Today I recommend a book that is as easy to read as it is beautiful! Sit comfortably in an armchair and discover “The Revenge Of Forgiveness”. The book is Lust For Flying.
To the author:
Monsieur Schmitt, je sens que je commence à peine à voir la puissance de votre création, mais je sais déjà que ce sera une grande joie de découvrir tout votre univers littéraire.
(Mr. Schmitt, I feel that I am just beginning to see the power of your creation but I already know that it will be a great joy to discover your entire literary universe. –Google translation, French language)
Quotes: (English translation from the Romanian edition)
- “This is the way men are: guilt belongs to passing emotions, the permanent feeling remaining self-esteem.”
- “To succeed in a dishonest way does not mean to succeed at all. We must be able to consider ourselves proud of our actions. Proud of failures as well as proud of successes. It is not the result that is valuable, but the respect of moral principles.”
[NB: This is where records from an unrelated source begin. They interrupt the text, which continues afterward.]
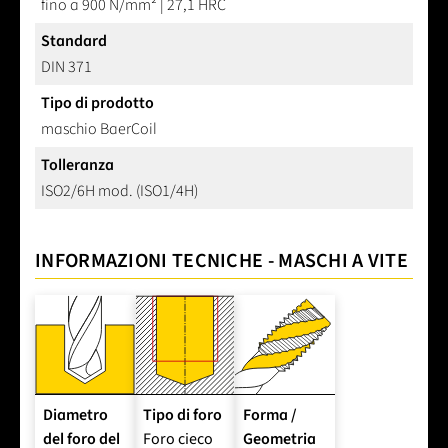
fino a 900 N/mm² | 27,1 HRC
Standard
DIN 371
Tipo di prodotto
maschio BaerCoil
Tolleranza
ISO2/6H mod. (ISO1/4H)
INFORMAZIONI TECNICHE - MASCHI A VITE
Diametro
Tipo di foro
Forma /
del foro del
Foro cieco
Geometria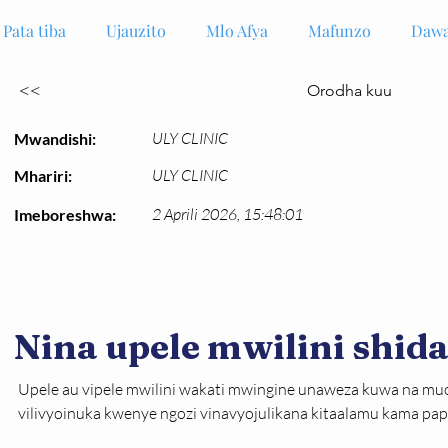
Pata tiba
Ujauzito
Mlo Afya
Mafunzo
Dawa
<<
Orodha kuu
ULY CLINIC
Mwandishi:
ULY CLINIC
Mhariri:
2 Aprili 2026, 15:48:01
Imeboreshwa:
Nina upele mwilini shida
Upele au vipele mwilini wakati mwingine unaweza kuwa na mu
vilivyoinuka kwenye ngozi vinavyojulikana kitaalamu kama papu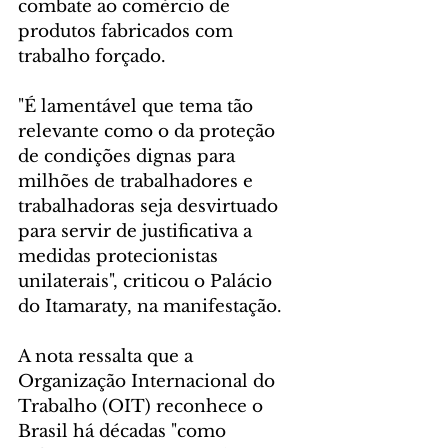
combate ao comércio de 
produtos fabricados com 
trabalho forçado.
"É lamentável que tema tão 
relevante como o da proteção 
de condições dignas para 
milhões de trabalhadores e 
trabalhadoras seja desvirtuado 
para servir de justificativa a 
medidas protecionistas 
unilaterais", criticou o Palácio 
do Itamaraty, na manifestação.
A nota ressalta que a 
Organização Internacional do 
Trabalho (OIT) reconhece o 
Brasil há décadas "como 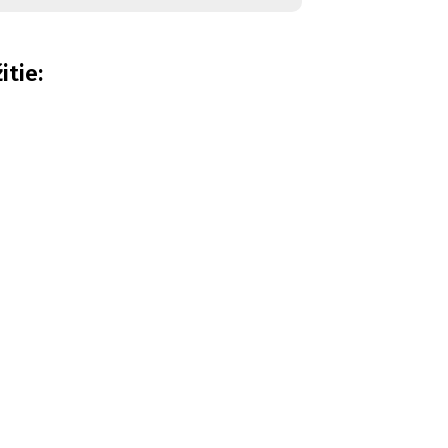
itie: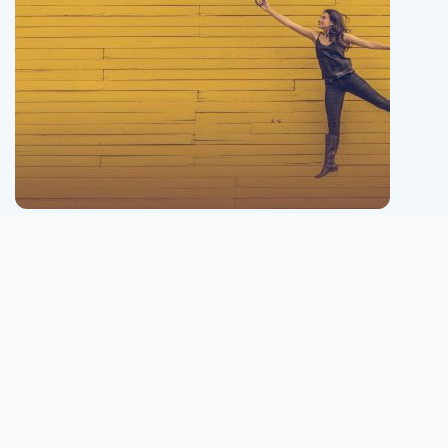
Este site não está conectado, nem é afiliado, nem pertence ou é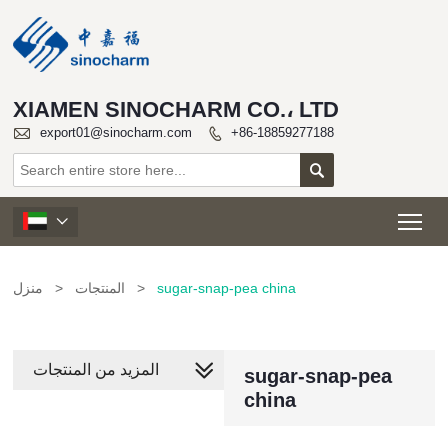
XIAMEN SINOCHARM CO.، LTD

export01@sinocharm.com
+86-18859277188


Tog

منزل
>
المنتجات
>
sugar-snap-pea china
المزيد من المنتجات
sugar-snap-pea
china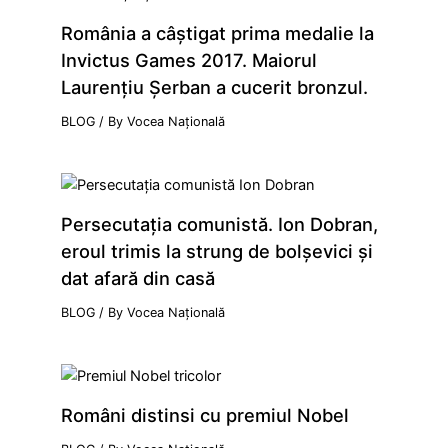
România a câştigat prima medalie la
Invictus Games 2017. Maiorul
Laurenţiu Şerban a cucerit bronzul.
BLOG
/ By
Vocea Națională
Persecutaţia comunistă. Ion Dobran,
eroul trimis la strung de bolşevici şi
dat afară din casă
BLOG
/ By
Vocea Națională
Români distinsi cu premiul Nobel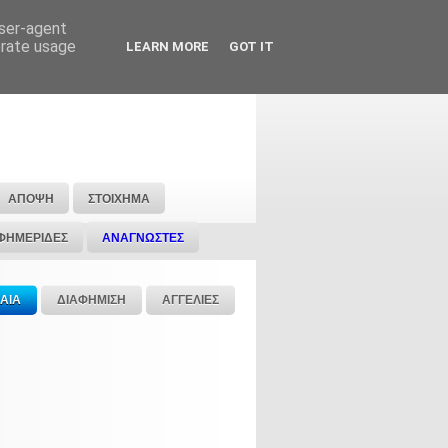
user-agent
erate usage
LEARN MORE
GOT IT
ΑΠΟΨΗ
ΣΤΟΙΧΗΜΑ
ΦΗΜΕΡΙΔΕΣ
ΑΝΑΓΝΩΣΤΕΣ
ΑΙΑ
ΔΙΑΦΗΜΙΣΗ
ΑΓΓΕΛΙΕΣ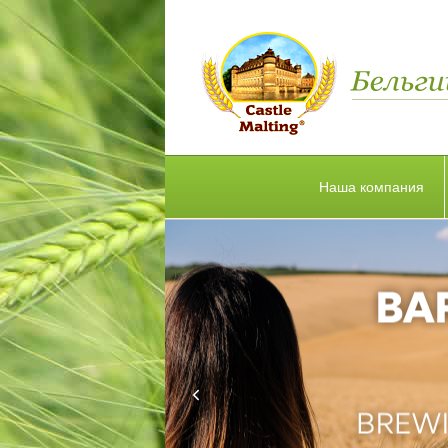
Наша компания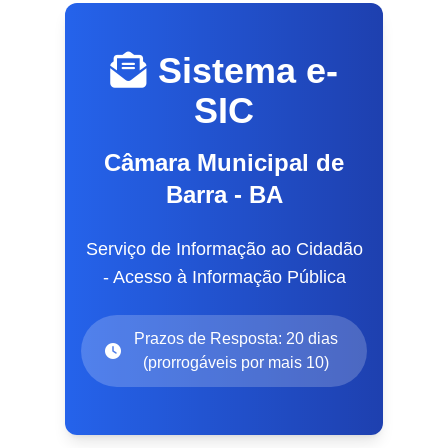
Sistema e-
SIC
Câmara Municipal de
Barra - BA
Serviço de Informação ao Cidadão
- Acesso à Informação Pública
Prazos de Resposta: 20 dias
(prorrogáveis por mais 10)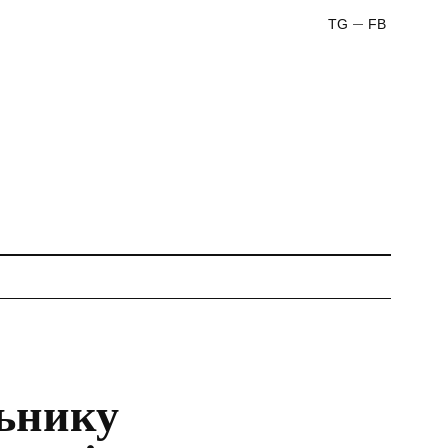
TG
FB
льнику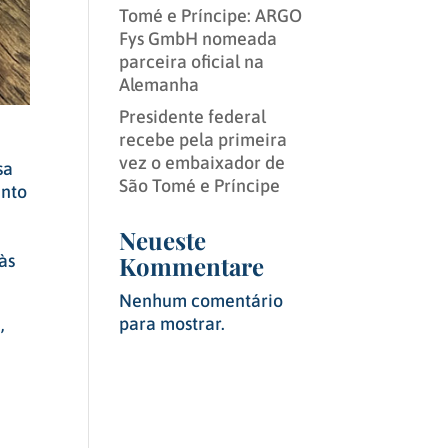
Tomé e Príncipe: ARGO
Fys GmbH nomeada
parceira oficial na
Alemanha
Presidente federal
recebe pela primeira
vez o embaixador de
sa
São Tomé e Príncipe
ento
Neueste
e
Kommentare
às
Nenhum comentário
para mostrar.
,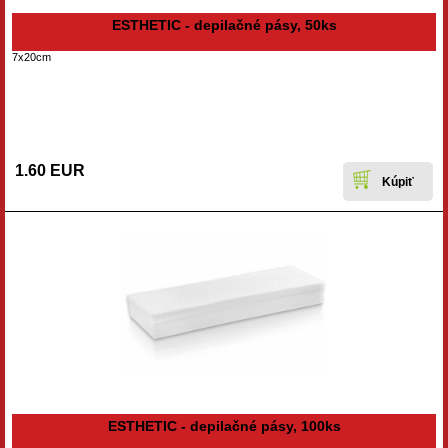
ESTHETIC - depilačné pásy, 50ks
7x20cm
1.60 EUR
ESTHETIC - depilačné pásy, 100ks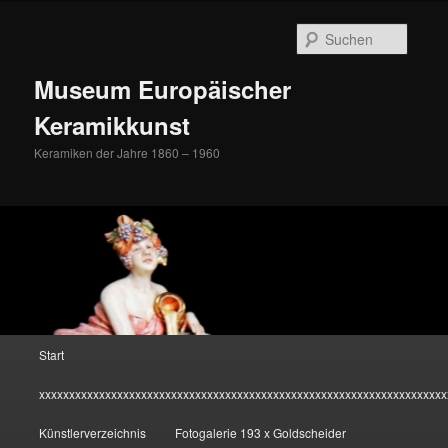
Zum
Inhalt
Suche
wechseln
Museum Europäischer
Keramikkunst
Keramiken der Jahre 1860 – 1960
Hauptmenü
Start
xxxxxxxxxxxxxxxxxxxxxxxxxxxxxxxxxxxxxxxxxxxxxxxxxxxxxxxxxxxxxxxxxxxx
Künstlerverzeichnis
Fotogalerie 193 x Goldscheider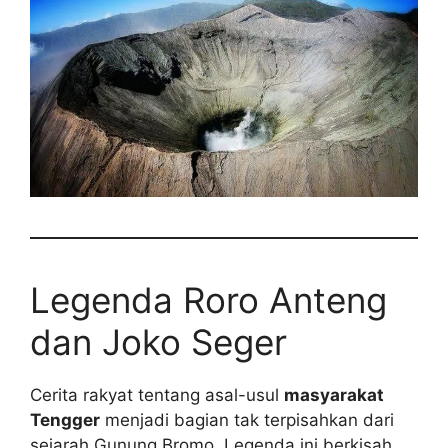
Legenda Roro Anteng
dan Joko Seger
Cerita rakyat tentang asal-usul
masyarakat
Tengger
menjadi bagian tak terpisahkan dari
sejarah Gunung Bromo. Legenda ini berkisah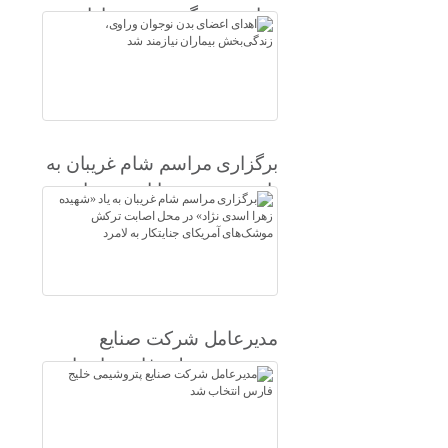
وراوی، زندگی‌بخش بیماران
نیازمند شد
برگزاری مراسم شام غریبان به
یاد «شهیده زهرا اسدی نژاد» در
محل اصابت ترکش موشک‌های
آمریکای جنایتکار به لامرد
مدیرعامل شرکت صنایع
پتروشیمی خلیج فارس انتخاب
شد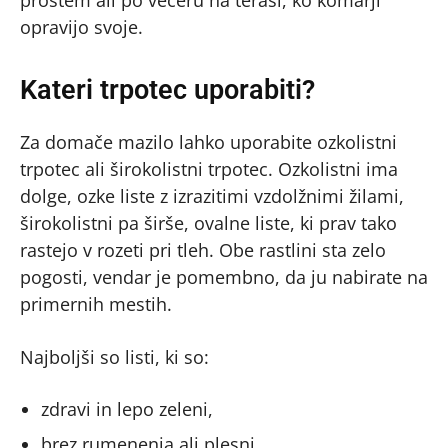
opravijo svoje.
Kateri trpotec uporabiti?
Za domače mazilo lahko uporabite ozkolistni
trpotec ali širokolistni trpotec. Ozkolistni ima
dolge, ozke liste z izrazitimi vzdolžnimi žilami,
širokolistni pa širše, ovalne liste, ki prav tako
rastejo v rozeti pri tleh. Obe rastlini sta zelo
pogosti, vendar je pomembno, da ju nabirate na
primernih mestih.
Najboljši so listi, ki so:
zdravi in lepo zeleni,
brez rumenenja ali plesni,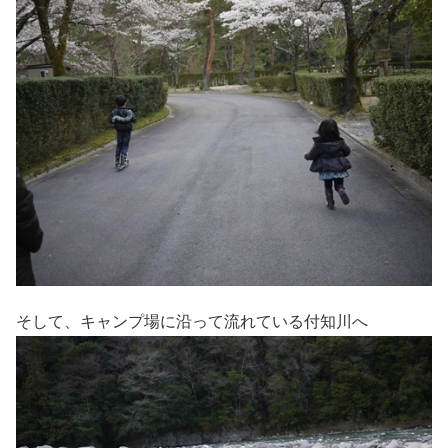
そして、キャンプ場に沿って流れている付知川へ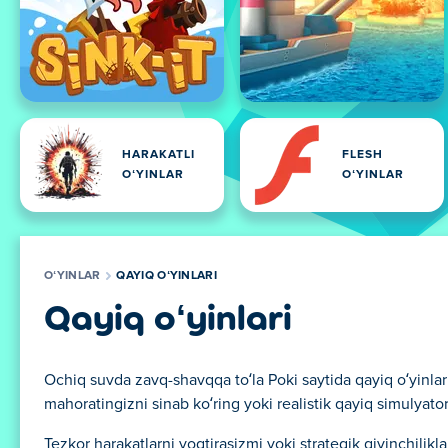
HARAKATLI
FLESH
OʻYINLAR
OʻYINLAR
OʻYINLAR
QAYIQ OʻYINLARI
Qayiq oʻyinlari
Ochiq suvda zavq-shavqqa to‘la Poki saytida qayiq o‘yinlar
mahoratingizni sinab ko‘ring yoki realistik qayiq simulyator
Tezkor harakatlarni yoqtirasizmi yoki strategik qiyinchil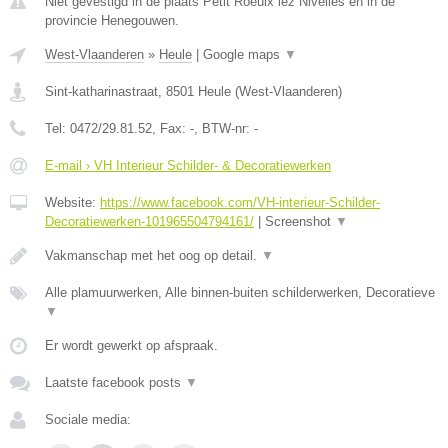
Niet gevestigd in de plaats Petit Roeulx lez Nivelles en in de
provincie Henegouwen.
West-Vlaanderen
»
Heule
|
Google maps
▼
Sint-katharinastraat
,
8501
Heule
(
West-Vlaanderen
)
Tel:
0472/29.81.52
, Fax:
-
, BTW-nr:
-
E-mail › VH Interieur Schilder- & Decoratiewerken
Website:
https://www.facebook.com/VH-interieur-Schilder-
Decoratiewerken-101965504794161/
|
Screenshot
▼
Vakmanschap met het oog op detail.
▼
Alle plamuurwerken, Alle binnen-buiten schilderwerken, Decoratieve
▼
Er wordt gewerkt op afspraak.
Laatste facebook posts
▼
Sociale media: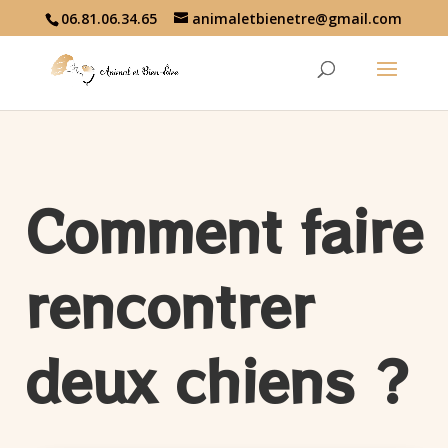
06.81.06.34.65
animaletbienetre@gmail.com
Comment faire
rencontrer
deux chiens ?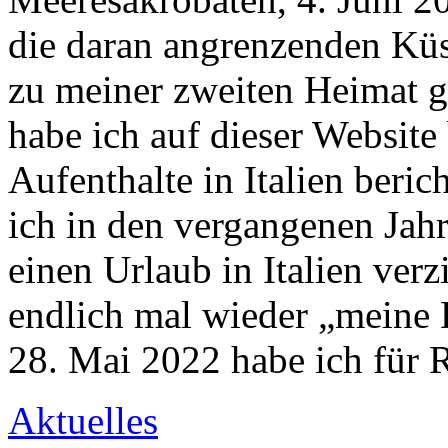
die daran angrenzenden Küs
zu meiner zweiten Heimat 
habe ich auf dieser Website
Aufenthalte in Italien beri
ich in den vergangenen Jah
einen Urlaub in Italien verz
endlich mal wieder „meine 
28. Mai 2022 habe ich für
Aktuelles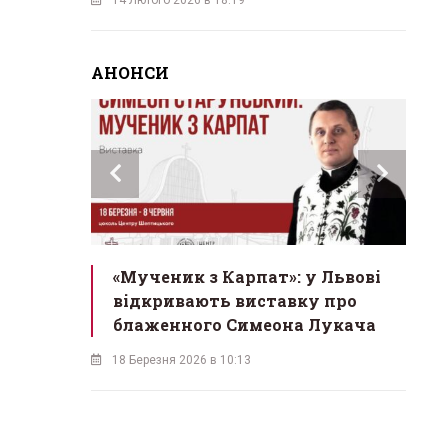
АНОНСИ
инах»:
«Мученик з Карпат»: у Львові
Л
 Львові
відкривають виставку про
мо
у
блаженного Симеона Лукача
на
18 Березня 2026 в 10:13
16 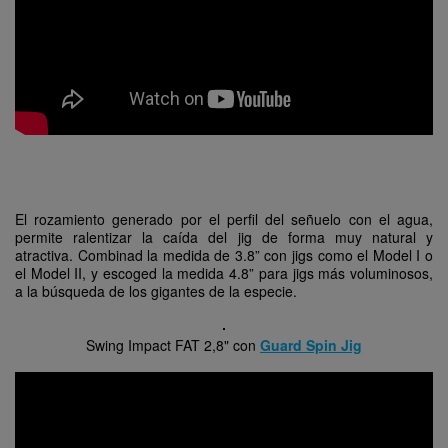
El rozamiento generado por el perfil del señuelo con el agua,
permite ralentizar la caída del jig de forma muy natural y
atractiva. Combinad la medida de 3.8” con jigs como el Model I o
el Model II, y escoged la medida 4.8” para jigs más voluminosos,
a la búsqueda de los gigantes de la especie.
Swing Impact FAT 2,8" con
Guard Spin Jig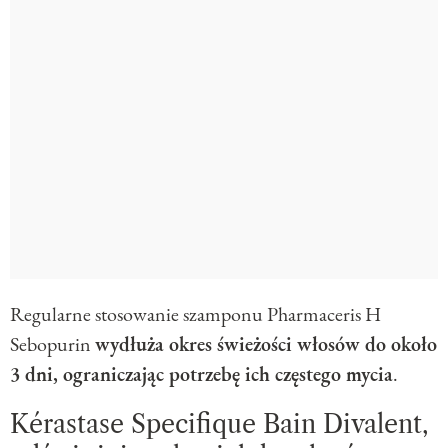
Regularne stosowanie szamponu Pharmaceris H
Sebopurin
wydłuża okres świeżości włosów do około
3 dni, ograniczając potrzebę ich częstego mycia
.
Kérastase Specifique Bain Divalent,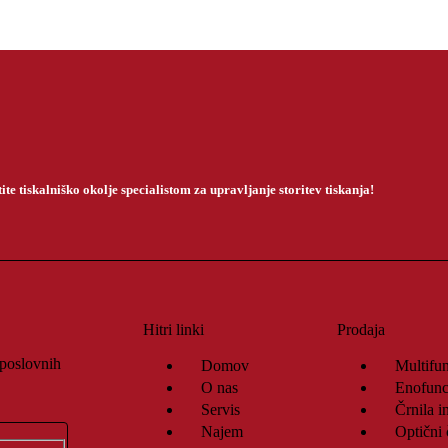
ite tiskalniško okolje specialistom za upravljanje storitev tiskanja!
Hitri linki
Prodaja
 poslovnih
Domov
Multifun
O nas
Enofunck
Servis
Črnila in
Najem
Optični č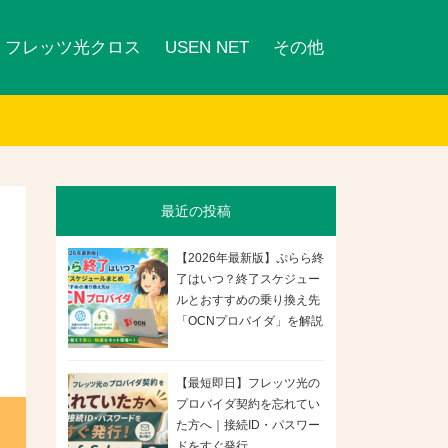
フレッツ光クロス
USEN NET
その他
最近の投稿
【2026年最新版】ぷらら終
了はいつ？終了スケジュー
ルとおすすめの乗り換え先
「OCNプロバイダ」を解説
【最短即日】フレッツ光の
プロバイダ契約を忘れてい
た方へ｜接続ID・パスワー
ドをすぐ発行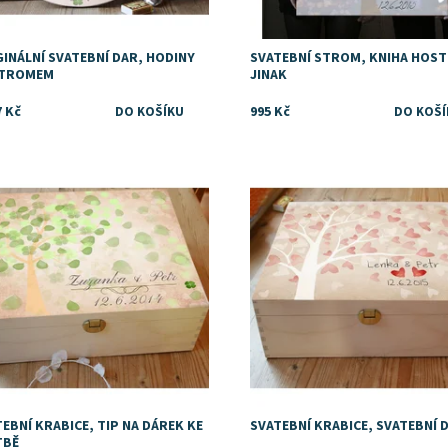
INÁLNÍ SVATEBNÍ DAR, HODINY
SVATEBNÍ STROM, KNIHA HOS
STROMEM
JINAK
7 Kč
995 Kč
upnost:
Skladem
Dostupnost:
Skladem
EBNÍ KRABICE, TIP NA DÁREK KE
SVATEBNÍ KRABICE, SVATEBNÍ 
TBĚ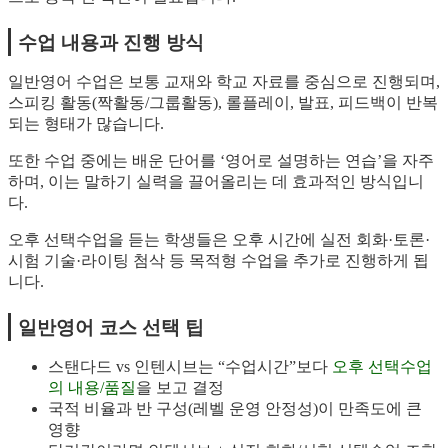
수업 내용과 진행 방식
일반영어 수업은 보통 교재와 학교 자료를 중심으로 진행되며,
스피킹 활동(짝활동/그룹활동), 롤플레이, 발표, 피드백이 반복
되는 형태가 많습니다.
또한 수업 중에는 배운 단어를 ‘영어로 설명하는 연습’을 자주
하며, 이는 말하기 실력을 끌어올리는 데 효과적인 방식입니
다.
오후 선택수업을 듣는 학생들은 오후 시간에 실전 회화·토론·
시험 기술·라이팅 첨삭 등 목적형 수업을 추가로 진행하게 됩
니다.
일반영어 코스 선택 팁
스탠다드 vs 인텐시브는 “수업시간”보다
오후 선택수업
의 내용/품질
을 보고 결정
국적 비율과 반 구성(레벨 운영 안정성)이 만족도에 큰
영향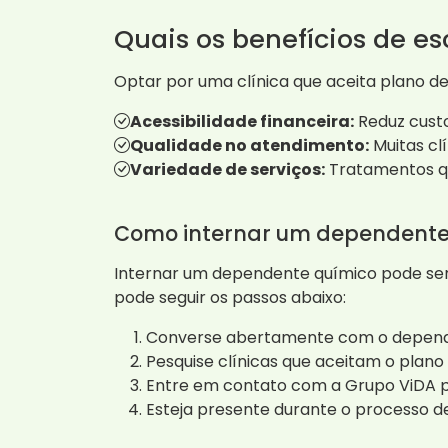
Quais os benefícios de e
Optar por uma clínica que aceita plano de 
Acessibilidade financeira:
Reduz custo
Qualidade no atendimento:
Muitas cl
Variedade de serviços:
Tratamentos que
Como internar um dependente
Internar um dependente químico pode se
pode seguir os passos abaixo:
Converse abertamente com o depende
Pesquise clínicas que aceitam o plan
Entre em contato com a Grupo ViDA p
Esteja presente durante o processo d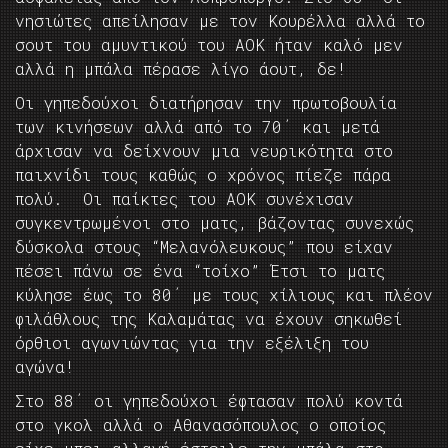
νησιώτες απείλησαν με τον Κουρέλλα αλλά το
σουτ του αμυντικού του ΑΟΚ ήταν καλό μεν
αλλά η μπάλα πέρασε λίγο άουτ, δε!
Οι γηπεδούχοι διατήρησαν την πρωτοβουλία
των κινήσεων αλλά από το 70΄ και μετά
άρχισαν να δείχνουν μια νευρικότητα στο
παιχνίδι τους καθώς ο χρόνος πίεζε πάρα
πολύ. Οι παίκτες του ΑΟΚ συνέχισαν
συγκεντρωμένοι στο ματς, βάζοντας συνεχώς
δύσκολα στους “Μελανόλευκους” που είχαν
πέσει πάνω σε ένα “τοίχο” Έτσι το ματς
κύλησε έως το 80΄ με τους χίλιους και πλέον
φιλάθλους της Καλαμάτας να έχουν σηκωθεί
όρθιοι αγωνιώντας για την εξέλιξη του
αγώνα!
Στο 88΄ οι γηπεδούχοι έφτασαν πολύ κοντά
στο γκολ αλλά ο Αθανασόπουλος ο οποίος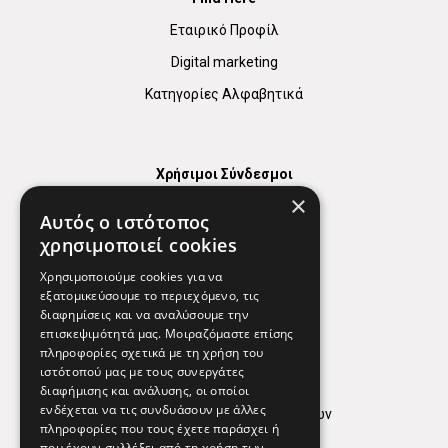
Εταιρικό Προφίλ
Digital marketing
Κατηγορίες Αλφαβητικά
Χρήσιμοι Σύνδεσμοι
×
Χάρτης
Αυτός ο ιστότοπος
Χρήσιμα Τηλέφωνα
χρησιμοποιεί cookies
Εφημερεύοντα Φαρμακεία
Χρησιμοποιούμε cookies για να
εξατομικεύσουμε το περιεχόμενο, τις
διαφημίσεις και να αναλύσουμε την
επισκεψιμότητά μας. Μοιραζόμαστε επίσης
Απόρρητο
πληροφορίες σχετικά με τη χρήση του
ιστότοπού μας με τους συνεργάτες
Όροι Χρήσης
διαφήμισης και ανάλυσης, οι οποίοι
ενδέχεται να τις συνδυάσουν με άλλες
Πολιτική προστασίας δεδομένων
πληροφορίες που τους έχετε παράσχει ή
Findhere
που έχουν συλλέξει από τη χρήση των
- “As a young man, you want your father to be a hero. As an old man, you wish your son was like that. After all, you never accept your loved ones as they really are.”
- “In love, the merit belongs to the one who loves, not to the one who is loved.”
- “Do you know what a mother is? (…) Someone who receives. Someone who loves. Someone who doesn’t judge. And forgive.”
- “Being unhappy is a form of love.”
- “There’s a warm unhappiness and a cold unhappiness. The warm unhappiness is when you love. The cold one is when you don’t love. In the warm unhappiness, there is someone. In the cold one, no one.”